***** PASSAGE FOR REVIEW *****

Description-Behavior Mismatch

High
Confidence
97% confidence
Finding
The advertised capability is IoT sensor management, but the implementation is a generic local logging utility with mismatched commands and no real sensor interaction. This kind of capability misrepresentation is dangerous because users or higher-level agents may trust it with operational workflows or sensitive telemetry, while it silently stores arbitrary input instead of performing the promised function.

Description-Behavior Mismatch

High
Confidence
99% confidence
Finding
The core handlers accept free-form input and append it to per-command log files rather than interacting with sensors or validating the data path. In an agent environment, this is dangerous because sensitive prompts, secrets, device identifiers, or operational data may be persistently captured under the guise of legitimate sensor actions.

Context-Inappropriate Capability

Medium
Confidence
88% confidence
Finding
The presence of unrelated generic content-style commands broadens the skill surface beyond its stated sensor purpose, increasing ambiguity and misuse potential. In a delegated-agent setting, this can cause the tool to be selected for tasks outside its safe or intended domain, with user input then being captured or mishandled.

Intent-Code Divergence

High
Confidence
98% confidence
Finding
The help text promises export and status functionality, but duplicate earlier case branches intercept those commands and merely log input instead of invoking the real helpers. This mismatch is dangerous because users may believe they are exporting or checking health while actually writing potentially sensitive data to disk, creating both integrity and privacy risks.

Missing User Warnings

Medium
Confidence
90% confidence
Finding
The skill states that inputs are automatically written to persistent local logs, including status, config, report, and history data, but it does not prominently warn that potentially sensitive operational information will be stored by default. In an IoT context, sensor readings, device identifiers, connectivity status, and configuration details can reveal infrastructure layout or operational patterns, increasing exposure if the host is shared or later compromised.

***** INFORMATION SUPPLIED *****

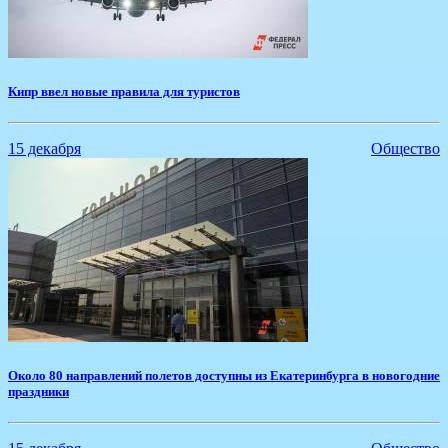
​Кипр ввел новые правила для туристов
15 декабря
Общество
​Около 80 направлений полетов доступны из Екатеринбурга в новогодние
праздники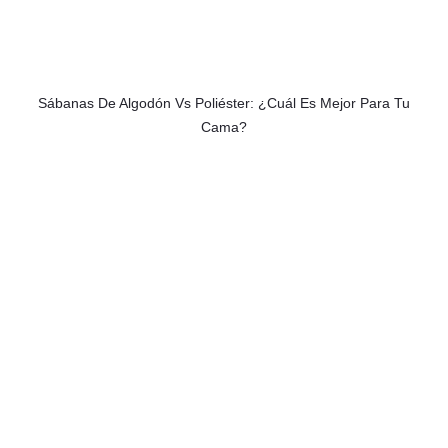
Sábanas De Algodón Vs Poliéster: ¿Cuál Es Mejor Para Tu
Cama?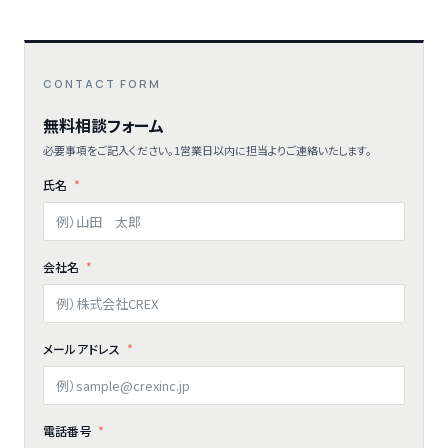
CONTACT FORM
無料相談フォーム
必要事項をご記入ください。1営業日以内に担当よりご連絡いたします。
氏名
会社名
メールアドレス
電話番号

*****
***** INFORMATION SUPPLIED *****

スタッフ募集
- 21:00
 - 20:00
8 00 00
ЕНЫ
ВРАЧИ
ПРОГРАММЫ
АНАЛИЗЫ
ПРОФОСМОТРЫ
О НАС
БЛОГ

*****

WHAT IS EXPECTED:
Answer these questions about the security findings:
(a) What confidence percentage does the Context-Inappropriate Capability finding give?
(b) In the Intent-Code Divergence finding, what intercepts the export and status commands?
(c) What severity level does the Missing User Warnings finding carry?

THE ANSWER:
(a) 88%
(b) Duplicate earlier case branches
(c) Medium